Our own flatware. There are systems of lunch flatware you can buy, but we already have our own sets we use on the road. They're attached to metal rings, and we each store an extra gadget such as a vegetable peeler or corkscrew. If you also like the idea of having one set of travel flatware you can use day to day or on vacation, they are available at Amazon.
Reusable chopsticks. We happen to have a boatload of coconut wood chopsticks that I picked up years ago in Bali. You can purchase your own however, and keep them in your lunch kit. Here's an affordable set of reusable chopsticks from Amazon, or you can wash off a set of disposable chopsticks and use those.
A set of squishy bowls. Often, you may just choose to go with the value meal at your local fast food chain and skip the plastic cover and straw. However, if you are brown bagging it or going for a traveler's picnic based on a local grocery store run, squishy bowls rock. They also squish (hence the name) down flat, making them perfect for the compact storage necessary in our rolling briefcase luggage.
Squishy travel shots. OK, these aren't particularly necessary for zero waste lunches. They are fun to have on the road however. Sometimes you just want a cocktail at the camp site or in your hotel room, and carrying a breakable shot glass in your bag isn't always the best idea. When driving down the coast last summer to Florida, we enjoyed being able to mix up a cocktail at the camp site using spirits we'd picked up at the local shopping plaza, our squishy travel shot glasses and coffee mugs. You can also use the smaller size of the squishy bowls mentioned above to mix drinks.
Fabric napkins. We happened to have an extra two napkins hanging around the house. If you don't however, bandanas are great for both home and travel.
Folding plates. These are the one item that didn't actually make it into the zippered pouches. However, since these folding plates store flat, they fit neatly into back pack sections, the rolling briefcase pockets or into the back pockets of our vehicle's seat covers along with the clip on zipper pouches.
These are the items we've chosen to include in our zero waste lunch kits. Structured as they are, these kits can easily be pulled from the briefcase and transferred to backpacks or seat back pockets. Since we have holding spots in our vehicle and multipurpose day packs for both water bottles and traveling coffee mugs, we don't really consider them part of the “kit” although they are part of our eco infrastructure.

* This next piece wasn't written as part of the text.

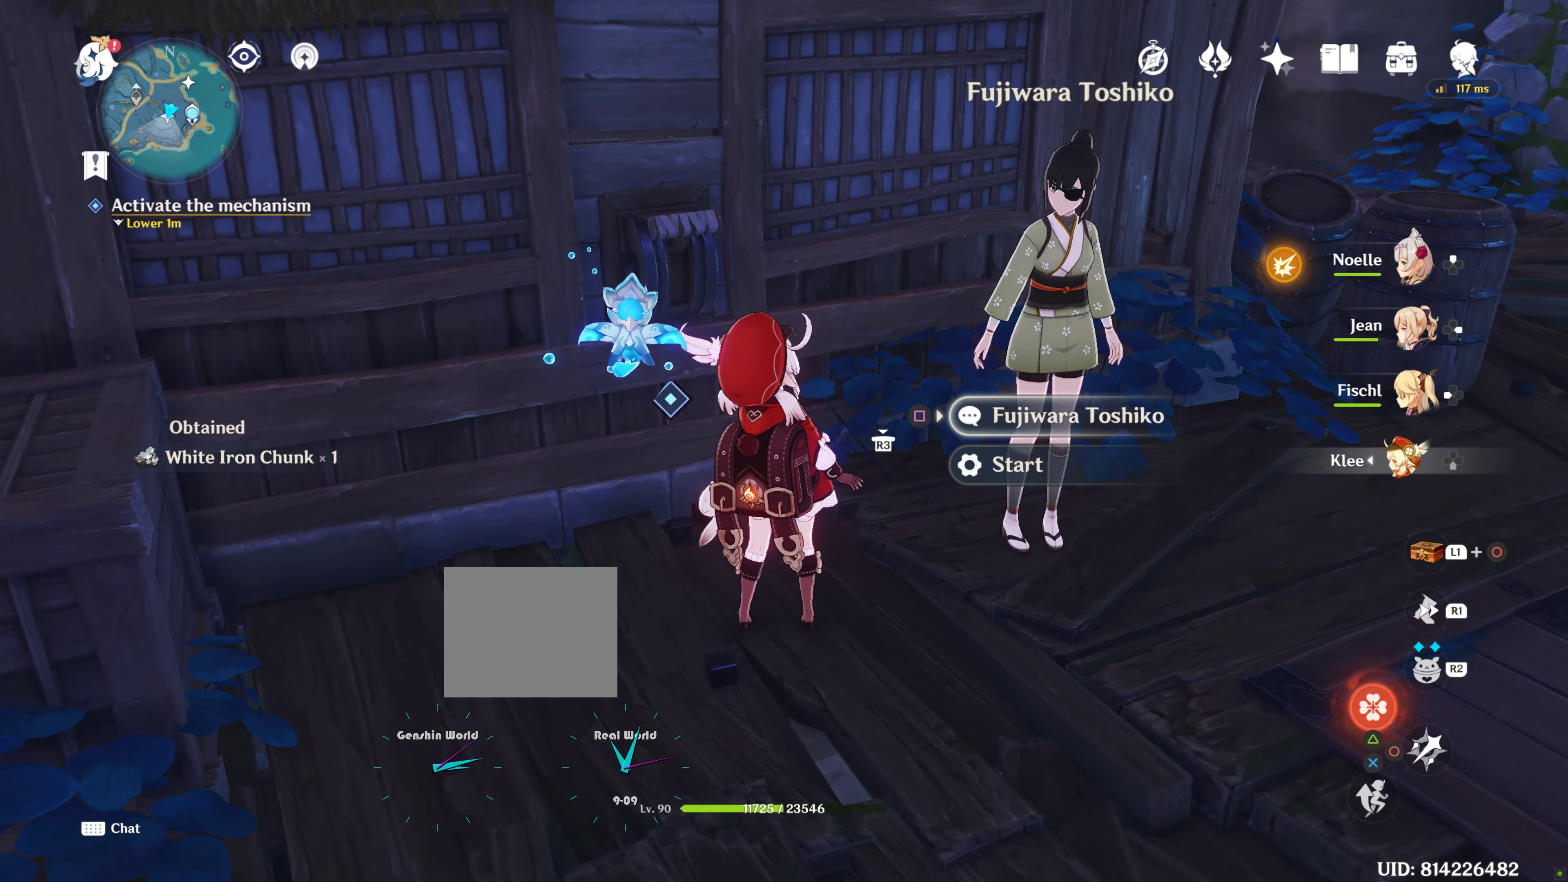
{"buttons": [], "left_stick": "up", "right_stick": "center", "events": [[233, "R3", "down"], [383, "R3", "up"]]}
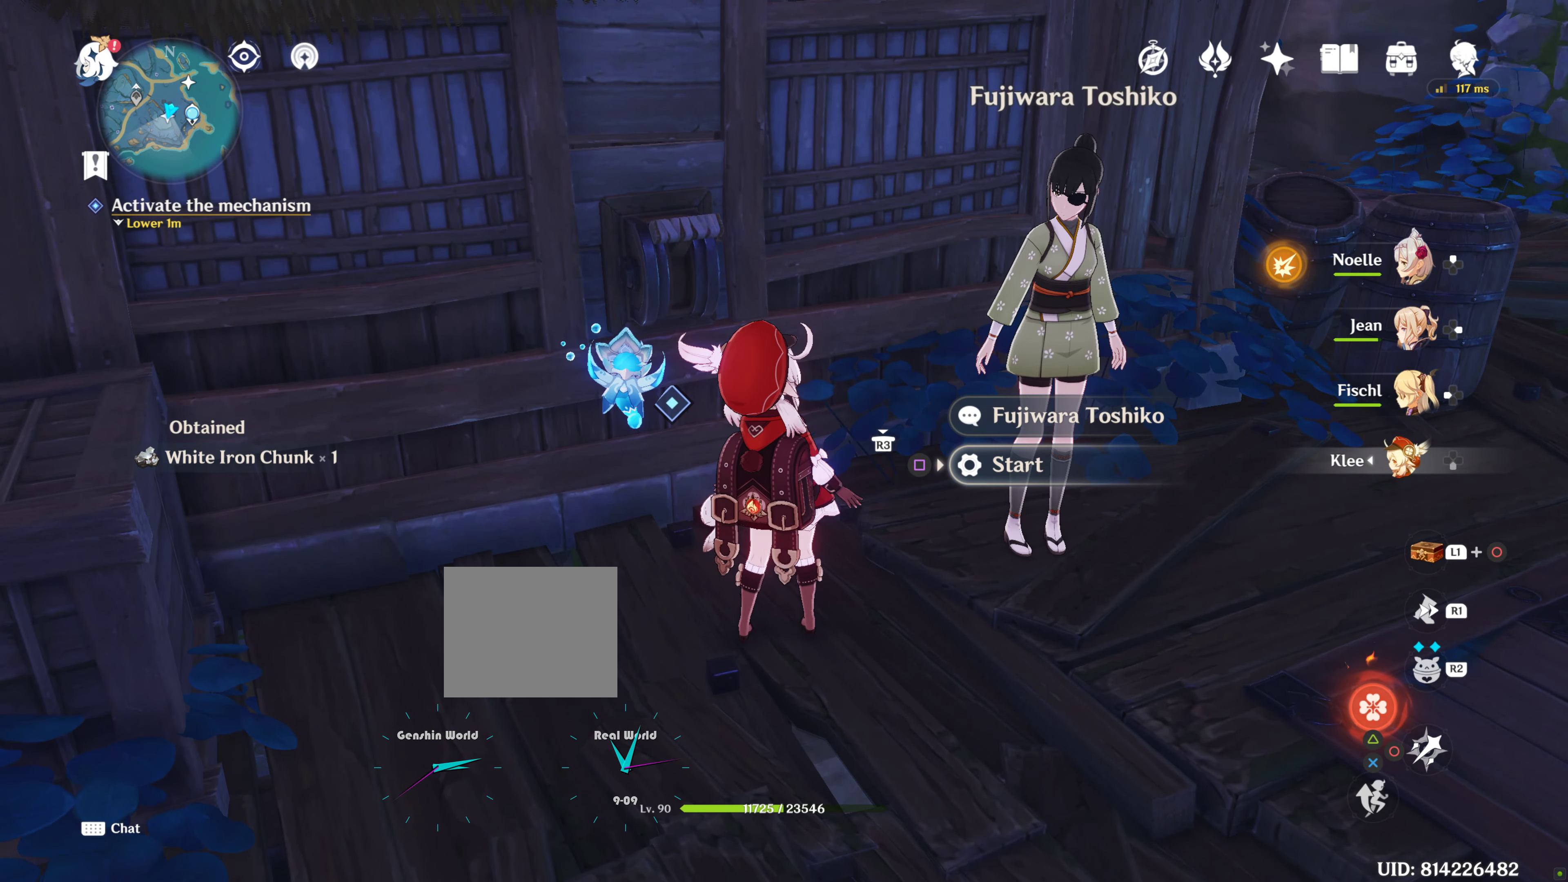
{"buttons": [], "left_stick": "up", "right_stick": "center", "events": [[166, "SQUARE", "down"], [333, "SQUARE", "up"]]}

The only item we haven't really found yet that meets our space concerns is something to carry extra food home in when we occasionally eat out. That isn't a huge concern however since it doesn't happen that often. Also, if a restaurant packages their leftovers in waxed paper boxes I wouldn't have a huge problem with it. Plastic and styrofoam are our main concerns. Since this system easily goes from backpack to briefcase, I trust it will be of help to those struggling with the transition. Bonus? These are so space efficient that those keeping kosher can easily make this happen on the fly by putting together two sets and labeling them for both dairy and meat.